The bill would define a riot as a public disturbance that involves an unlawful assembly and an act of violence or a threat of violence committed by at least one person.

Attending such a gathering would be a misdemeanor punishable by up to nine months in jail with a mandatory minimum of 30 days behind bars. Participating in such an event that results in property damage or injuries would be a felony punishable by up to three-and-a-half years in prison with a 45-day mandatory minimum sentence. Anyone who attacks or throws a bodily substance at a National Guard member would be guilty of a felony punishable by up to three-and-a-half years in prison.

The Senate passed the bill on a voice vote after removing the mandatory minimum sentences. The Assembly concurred hours later on a 59-34 vote despite Democrats’ complaints that language is vague, peaceful protesters could be exposed to criminal liability and the proposal would stifle free speech.

“Protest is democracy,” Rep. Francesca Hong said. “This bill brought forward today by my friends across the aisle is a declaration of war against the First Amendment.”

Republicans pointed to the destruction in Kenosha and at the Capitol as justification for the proposal. Rep. Barbara Dittrich said the bill is necessary because people can’t act “civilized.”

“This behavior has got to stop,” she said. “People deserve to feel safe in their workplace and in their homes without the physical threat of violence.”

The bill now goes to Evers, who can sign it into law or veto it.

The Assembly planned to vote later Tuesday on another bill that would make damaging or defacing government property of historical significance a felony punishable by up to three-and-a-years in prison.

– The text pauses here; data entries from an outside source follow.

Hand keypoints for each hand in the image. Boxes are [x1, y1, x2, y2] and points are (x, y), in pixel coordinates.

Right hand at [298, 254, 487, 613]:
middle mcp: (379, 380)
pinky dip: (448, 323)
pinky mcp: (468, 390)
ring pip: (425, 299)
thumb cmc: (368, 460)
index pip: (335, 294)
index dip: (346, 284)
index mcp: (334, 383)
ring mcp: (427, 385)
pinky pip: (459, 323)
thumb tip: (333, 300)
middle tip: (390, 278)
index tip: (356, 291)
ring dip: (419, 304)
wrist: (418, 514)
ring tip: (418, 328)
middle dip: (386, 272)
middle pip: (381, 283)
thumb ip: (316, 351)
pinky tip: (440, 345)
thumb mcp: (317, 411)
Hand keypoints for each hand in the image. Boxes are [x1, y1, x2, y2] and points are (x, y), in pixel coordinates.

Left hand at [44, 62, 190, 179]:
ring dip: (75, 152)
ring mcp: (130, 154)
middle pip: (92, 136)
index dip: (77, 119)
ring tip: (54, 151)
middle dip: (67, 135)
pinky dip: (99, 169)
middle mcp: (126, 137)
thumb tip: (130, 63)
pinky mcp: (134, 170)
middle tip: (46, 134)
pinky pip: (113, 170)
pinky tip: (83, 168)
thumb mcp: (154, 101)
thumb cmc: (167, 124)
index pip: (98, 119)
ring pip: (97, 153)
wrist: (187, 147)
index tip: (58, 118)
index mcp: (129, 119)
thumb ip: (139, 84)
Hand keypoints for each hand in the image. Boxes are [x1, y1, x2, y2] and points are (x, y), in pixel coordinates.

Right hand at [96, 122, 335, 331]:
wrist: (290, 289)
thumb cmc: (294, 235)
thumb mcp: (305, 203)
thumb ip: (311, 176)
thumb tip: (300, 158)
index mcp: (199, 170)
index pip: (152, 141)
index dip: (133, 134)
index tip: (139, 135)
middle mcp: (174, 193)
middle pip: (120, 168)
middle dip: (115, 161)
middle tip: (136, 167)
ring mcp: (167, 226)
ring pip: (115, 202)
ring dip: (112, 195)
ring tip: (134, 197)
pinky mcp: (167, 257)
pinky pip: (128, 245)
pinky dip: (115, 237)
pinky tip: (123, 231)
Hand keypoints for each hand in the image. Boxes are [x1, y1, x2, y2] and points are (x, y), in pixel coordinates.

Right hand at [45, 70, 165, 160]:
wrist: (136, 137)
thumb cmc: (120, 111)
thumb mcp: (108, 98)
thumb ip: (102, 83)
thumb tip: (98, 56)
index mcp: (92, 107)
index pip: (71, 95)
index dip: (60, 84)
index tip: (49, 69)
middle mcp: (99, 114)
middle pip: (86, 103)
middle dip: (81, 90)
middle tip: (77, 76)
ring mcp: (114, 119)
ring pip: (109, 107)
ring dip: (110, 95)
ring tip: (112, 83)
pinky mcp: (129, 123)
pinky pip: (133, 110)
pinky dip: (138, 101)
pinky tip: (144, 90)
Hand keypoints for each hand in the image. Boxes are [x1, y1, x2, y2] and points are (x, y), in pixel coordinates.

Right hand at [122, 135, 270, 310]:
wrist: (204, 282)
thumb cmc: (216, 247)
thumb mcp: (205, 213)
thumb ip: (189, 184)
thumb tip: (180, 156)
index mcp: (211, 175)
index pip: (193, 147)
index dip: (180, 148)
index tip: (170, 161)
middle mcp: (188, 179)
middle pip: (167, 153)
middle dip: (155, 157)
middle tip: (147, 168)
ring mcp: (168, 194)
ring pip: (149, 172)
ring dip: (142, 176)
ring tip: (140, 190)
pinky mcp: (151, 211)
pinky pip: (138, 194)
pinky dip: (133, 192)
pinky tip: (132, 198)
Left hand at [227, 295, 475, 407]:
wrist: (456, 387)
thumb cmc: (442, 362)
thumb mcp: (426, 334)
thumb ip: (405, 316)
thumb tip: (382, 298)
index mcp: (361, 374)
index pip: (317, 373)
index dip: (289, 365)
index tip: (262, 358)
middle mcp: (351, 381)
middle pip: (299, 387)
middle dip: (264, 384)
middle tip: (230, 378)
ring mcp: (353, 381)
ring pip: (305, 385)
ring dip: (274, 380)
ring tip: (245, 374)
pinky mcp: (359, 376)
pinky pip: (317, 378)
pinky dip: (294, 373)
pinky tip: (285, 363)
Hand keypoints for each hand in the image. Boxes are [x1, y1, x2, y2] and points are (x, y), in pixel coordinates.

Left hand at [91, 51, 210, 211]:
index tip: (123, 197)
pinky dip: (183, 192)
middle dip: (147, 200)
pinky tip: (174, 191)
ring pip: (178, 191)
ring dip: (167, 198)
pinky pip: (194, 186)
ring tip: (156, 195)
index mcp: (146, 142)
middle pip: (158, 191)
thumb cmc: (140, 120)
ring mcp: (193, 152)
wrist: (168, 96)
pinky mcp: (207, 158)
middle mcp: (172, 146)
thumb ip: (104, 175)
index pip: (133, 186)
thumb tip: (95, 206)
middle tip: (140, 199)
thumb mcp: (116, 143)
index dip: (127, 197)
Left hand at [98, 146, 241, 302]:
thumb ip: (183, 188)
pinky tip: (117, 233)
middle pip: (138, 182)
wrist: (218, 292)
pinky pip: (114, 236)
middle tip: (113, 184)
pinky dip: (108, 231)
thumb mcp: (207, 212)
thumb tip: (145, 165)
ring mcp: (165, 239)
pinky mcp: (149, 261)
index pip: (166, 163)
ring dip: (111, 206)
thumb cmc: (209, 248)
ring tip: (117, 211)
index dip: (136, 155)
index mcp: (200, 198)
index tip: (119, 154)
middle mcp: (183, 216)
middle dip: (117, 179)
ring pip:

Damaging historical state property is already a felony under state law but the property must be included on a Department of Natural Resources registry of prominent landscape features to qualify.

The bill’s chief Senate sponsor, Andre Jacque, said in written remarks to the Assembly criminal justice committee earlier this month that he’s heard from “countless outraged constituents” about the damage done to the Heg and Lady Forward statues.

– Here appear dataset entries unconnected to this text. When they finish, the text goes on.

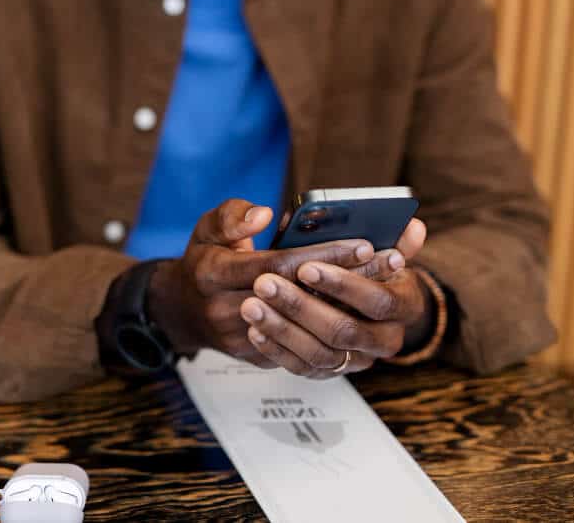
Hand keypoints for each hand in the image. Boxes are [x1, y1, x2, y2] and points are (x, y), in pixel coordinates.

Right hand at [146, 199, 395, 366]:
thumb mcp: (207, 229)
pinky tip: (364, 312)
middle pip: (299, 297)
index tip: (363, 243)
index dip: (323, 256)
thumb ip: (233, 216)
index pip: (278, 266)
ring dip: (350, 307)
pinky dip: (335, 328)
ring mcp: (241, 339)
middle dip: (348, 279)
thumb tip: (265, 214)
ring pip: (306, 329)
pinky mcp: (256, 359)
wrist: (183, 312)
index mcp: (213, 273)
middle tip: (390, 262)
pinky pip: (303, 348)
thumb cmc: (204, 261)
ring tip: (385, 285)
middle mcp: (225, 310)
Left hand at [239, 219, 430, 377]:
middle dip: (301, 306)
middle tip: (263, 283)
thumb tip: (413, 226)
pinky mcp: (329, 371)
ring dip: (283, 329)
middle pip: (344, 330)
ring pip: (320, 353)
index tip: (305, 267)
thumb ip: (393, 233)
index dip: (343, 284)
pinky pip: (303, 368)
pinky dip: (277, 350)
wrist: (360, 303)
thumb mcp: (380, 244)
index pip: (378, 300)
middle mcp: (386, 339)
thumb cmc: (362, 265)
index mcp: (404, 303)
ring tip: (251, 305)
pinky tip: (254, 331)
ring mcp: (356, 360)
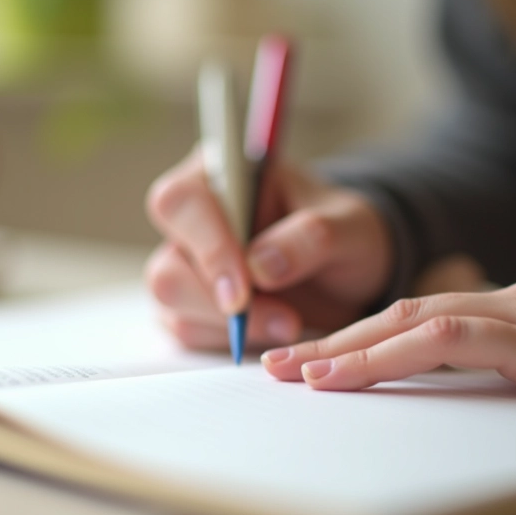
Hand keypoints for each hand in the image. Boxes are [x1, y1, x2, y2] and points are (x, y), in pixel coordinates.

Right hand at [145, 147, 391, 349]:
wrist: (347, 272)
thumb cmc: (342, 233)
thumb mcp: (349, 227)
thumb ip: (310, 237)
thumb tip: (260, 266)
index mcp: (220, 173)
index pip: (183, 202)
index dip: (208, 245)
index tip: (246, 287)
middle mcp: (191, 218)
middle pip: (166, 266)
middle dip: (218, 302)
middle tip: (283, 319)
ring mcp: (184, 264)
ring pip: (172, 304)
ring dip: (229, 327)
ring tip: (290, 324)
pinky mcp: (188, 305)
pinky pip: (188, 331)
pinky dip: (231, 341)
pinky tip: (273, 330)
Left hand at [262, 276, 515, 414]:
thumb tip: (494, 381)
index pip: (425, 315)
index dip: (366, 337)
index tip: (318, 360)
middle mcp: (515, 300)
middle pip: (404, 311)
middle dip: (338, 339)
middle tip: (278, 364)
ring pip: (414, 319)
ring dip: (348, 347)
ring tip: (296, 372)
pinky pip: (451, 340)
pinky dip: (391, 353)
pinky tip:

“There shouldn’t be license to destroy public property and to cause damage through civil unrest,” Jacques wrote.
Assembly approval would send the bill to the Senate. Passage in that chamber would send the measure to the governor.

Evers’ spokeswoman, Britt Cudaback, didn’t immediately respond to a message inquiring about his stance on either bill. The American Civil Liberties Union, the city of Milwaukee and government watchdog groups Common Cause in Wisconsin and Wisconsin Democracy Campaign have all registered in opposition of the riot penalties bill. No groups have registered in support or opposition of the statue bill.

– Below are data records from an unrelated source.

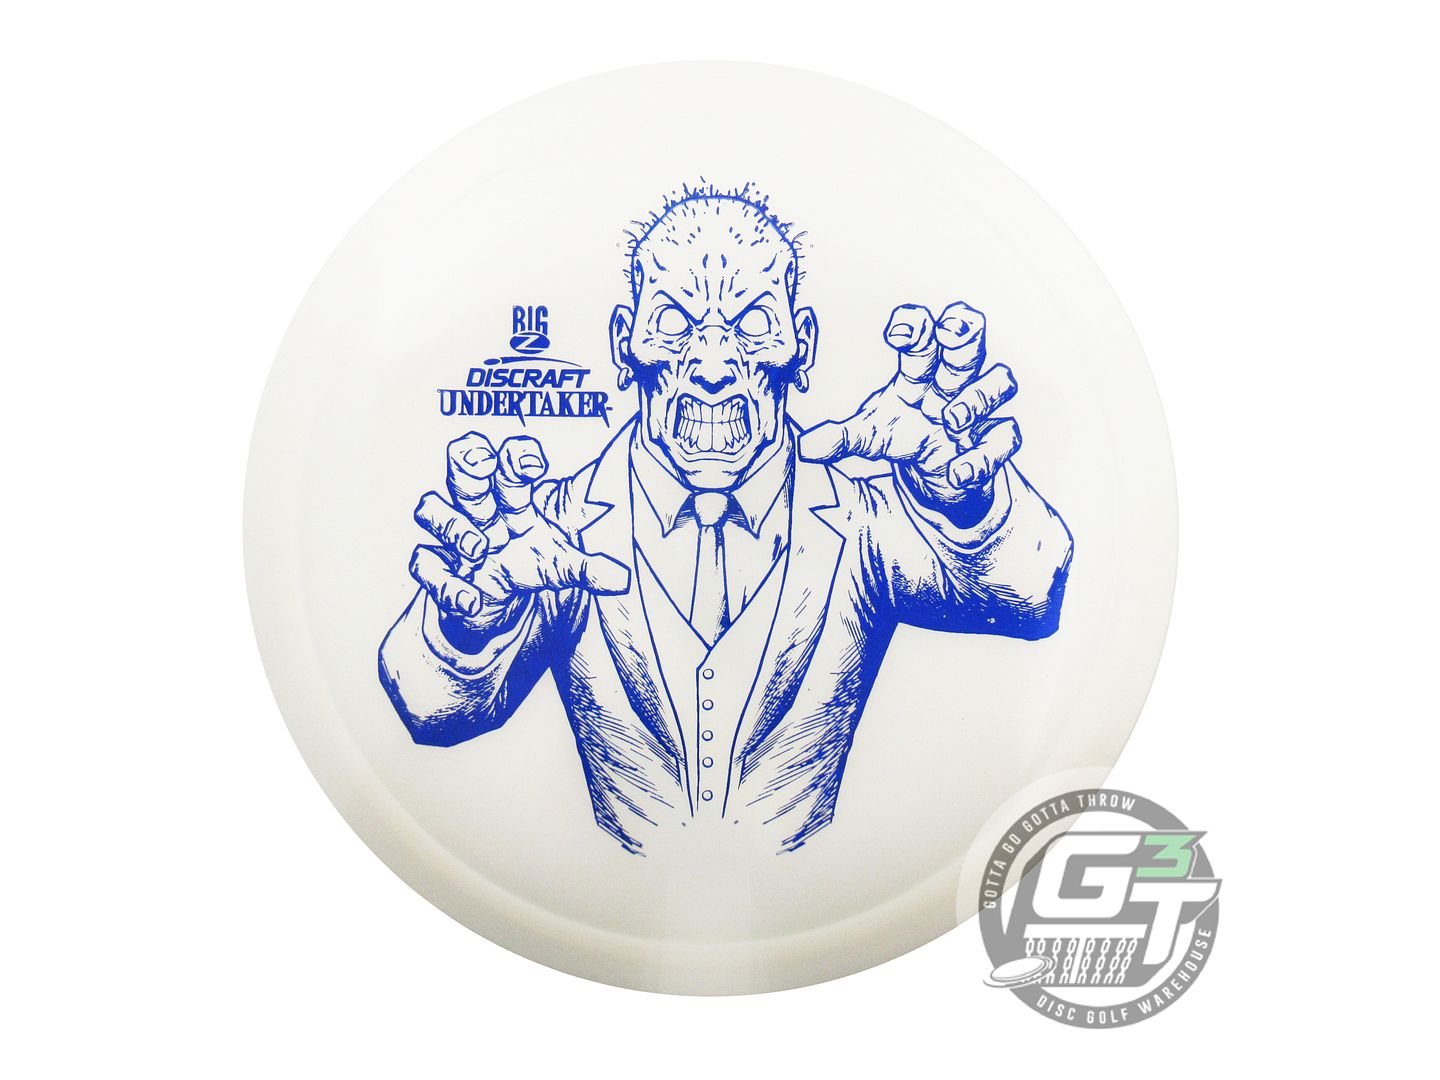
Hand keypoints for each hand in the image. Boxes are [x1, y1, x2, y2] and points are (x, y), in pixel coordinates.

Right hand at [408, 433, 629, 640]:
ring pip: (433, 510)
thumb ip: (587, 569)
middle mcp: (477, 511)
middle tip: (485, 465)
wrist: (491, 607)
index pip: (508, 461)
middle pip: (463, 471)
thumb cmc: (526, 566)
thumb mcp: (560, 566)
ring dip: (454, 526)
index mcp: (511, 500)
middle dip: (470, 462)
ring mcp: (451, 539)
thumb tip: (621, 580)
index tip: (536, 466)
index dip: (517, 456)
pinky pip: (427, 568)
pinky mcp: (436, 571)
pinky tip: (470, 601)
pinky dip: (447, 585)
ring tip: (479, 548)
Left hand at [798, 300, 1020, 520]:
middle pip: (968, 344)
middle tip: (950, 332)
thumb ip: (841, 439)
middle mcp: (954, 384)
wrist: (939, 481)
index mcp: (920, 374)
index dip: (915, 326)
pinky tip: (958, 472)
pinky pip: (1003, 440)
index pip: (922, 336)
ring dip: (977, 397)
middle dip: (963, 332)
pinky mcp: (993, 444)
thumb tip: (806, 447)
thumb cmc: (906, 440)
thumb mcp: (869, 438)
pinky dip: (982, 457)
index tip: (895, 334)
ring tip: (952, 418)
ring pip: (998, 382)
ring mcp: (979, 412)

The summer of 2020 was marked by multiple protests across the country in response to the death of George Floyd, a Black man who died May 25, 2020, after a white Minneapolis police officer knelt on Floyd’s neck for 9 1/2 minutes.

In August 2020, a white police officer shot Jacob Blake, a Black man, after he resisted arrest during a domestic disturbance in Kenosha. The shooting left Blake paralyzed from the waist down.

Evers commented hours after the shooting that Blake wasn’t the first Black person who has been “shot or injured or mercilessly killed at the hands of individuals in law enforcement.” Several nights of protests ensued, marked by burning buildings and looting. Evers was forced to call in the National Guard.

Kyle Rittenhouse shot three protesters during one of the demonstrations, killing two of them. He argued he fired in self-defense after the three men attacked him; a jury acquitted him of homicide charges late last year. Everyone involved in the shootings was white.

Protests erupted in Madison two months before Blake was shot after police arrested a Black man for shouting at restaurant customers while brandishing a baseball bat. Two women were charged with assaulting Sen. Tim Carpenter on the Capitol lawn and protesters tore down the Heg statue and damaged Lady Forward.

Heg was a Wisconsin abolitionist who was killed fighting in the Civil War; Lady Forward is a sculpture of a woman symbolizing the state’s “Forward” motto. Both statues were repaired and restored to their podiums this past September.